2: Rookie Luck: Per Joseph, rookie D-men Kevin Marshall (really not so much of a child anymore) and Marc-Andre Bourdon (isn’t that a dessert?) have been playing beyond expectations. Sure, they need to, given the crimped Flyers’ bench. But just as we celebrate Alzner and Carlson, Philly is celebrating these two dipwads, and with good reason. They have the potential to f-us up. Oh, AND Jagr – ugh – plays like he never did with us, which is to say, good. (And the f-er is hot as hell, still, which just makes us hate him even more.)

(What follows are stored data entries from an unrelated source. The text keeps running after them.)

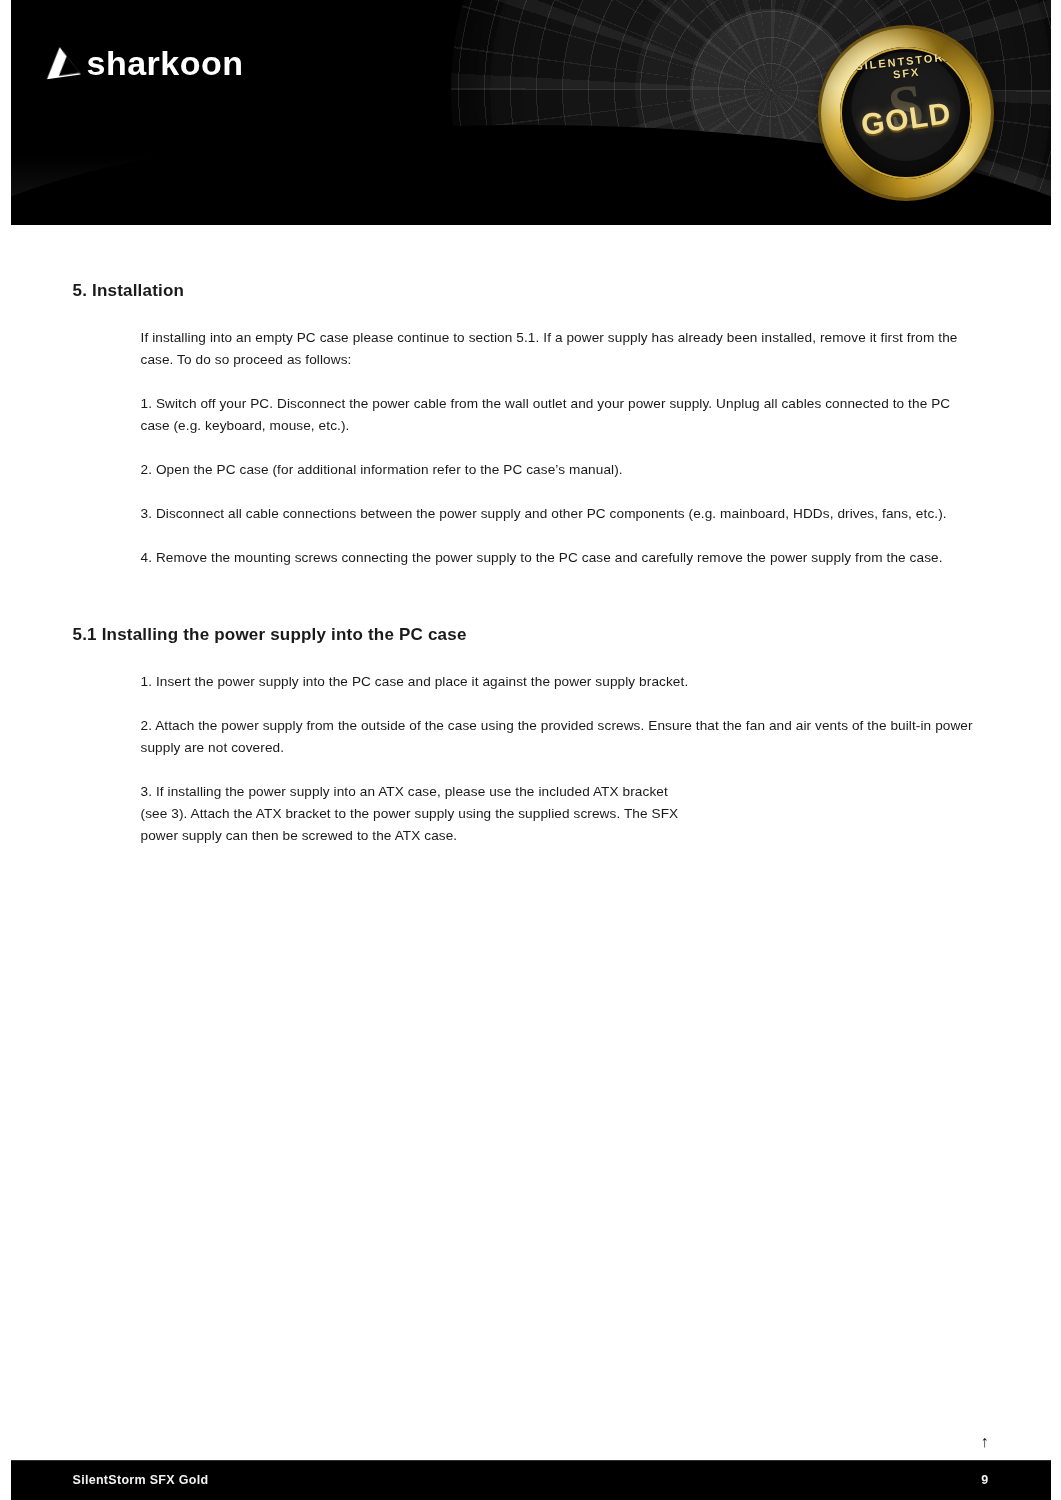sharkoon
SilentStorm SFX
S
GOLD
5. Installation
If installing into an empty PC case please continue to section 5.1. If a power supply has already been installed, remove it first from the case. To do so proceed as follows:
1. Switch off your PC. Disconnect the power cable from the wall outlet and your power supply. Unplug all cables connected to the PC case (e.g. keyboard, mouse, etc.).
2. Open the PC case (for additional information refer to the PC case’s manual).
3. Disconnect all cable connections between the power supply and other PC components (e.g. mainboard, HDDs, drives, fans, etc.).
4. Remove the mounting screws connecting the power supply to the PC case and carefully remove the power supply from the case.
5.1 Installing the power supply into the PC case
1. Insert the power supply into the PC case and place it against the power supply bracket.
2. Attach the power supply from the outside of the case using the provided screws. Ensure that the fan and air vents of the built-in power supply are not covered.
3. If installing the power supply into an ATX case, please use the included ATX bracket
(see 3). Attach the ATX bracket to the power supply using the supplied screws. The SFX
power supply can then be screwed to the ATX case.
↑
SilentStorm SFX Gold
9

3: Anger Bear: Joseph was too classy (another Flyers first) to say it but the Flyers have one thing going for them even more this season than previous ones: anger. Sure, everyone hates them; even, we hear, Syrian President Bashar al-Assad. Yeah, they play in toiletville for diabetic cases who can’t stuff enough toxic yellow cheese in their mouths. But…but, they are playing in this year’s Winter Classic. And against the Rangers (vomit-buckets at the ready.) There is nothing like a fight with a New Yorker to get a Philadelphian…Philadehoover?…Philajerkist?…up and on their toes. They want that Classic. And there’s no better way – if you’re sorry enough to be Philadelphia – than to beat the Caps.
What Makes Them Not
1: Ow! Owie Owie OW OW! Oh Lord, we’re not going to take a stroll through the sick ward on the Philly bench. Let the ghouls do that. C’mon, they’re playing like the Black Knight in the Holy Grail (dork alert); limbs hacked, blood spurting. (“Bring us an
shrubbery! Avery!) They’ve got mouth, but do they have much more?
2: History. Oh, haha, look at me! I’m Newt Gingrich, and I’m a historian! Whoops, whatever, all politicians stink; it’s just the ones that open their mouths and belch out nonsense that are remembered. Over the years the Flyers may have dominated the Caps (or, in fact, they have) but – and this is my huge BUT – they have only come 39-36 at Caps home games over the entire play. Meaning all those years we sucked and they didn’t? We’re still almost even at home. Yeah, this is a home game. Caps, you’re rockin’ the red (10-4-1) at Verizon this season. We expect that to continue.
3: Orange You Sick Yet? OMG. RLY? SRSLY? Orange? God, the dried-up vomit along U Street on a Saturday morning looks better than those Philly orange….eeeygh. I’m getting queasy just thinking about it. LOOK Philly, we’ve taken you to task before, and you persist in coming back, like the Spanish flu. Repeat after me: “Nobody likes me. I’m a Flyers fan. My city is a vermin-infested sewer. Animals with sense flee from me. I stink like offal on a stick in the sun and smell like ass. I am a Philadelphian.”
Yeah, that’s it. Flyer trolls, go run and look up “offal” while you shove more CheezWhiz down your throat.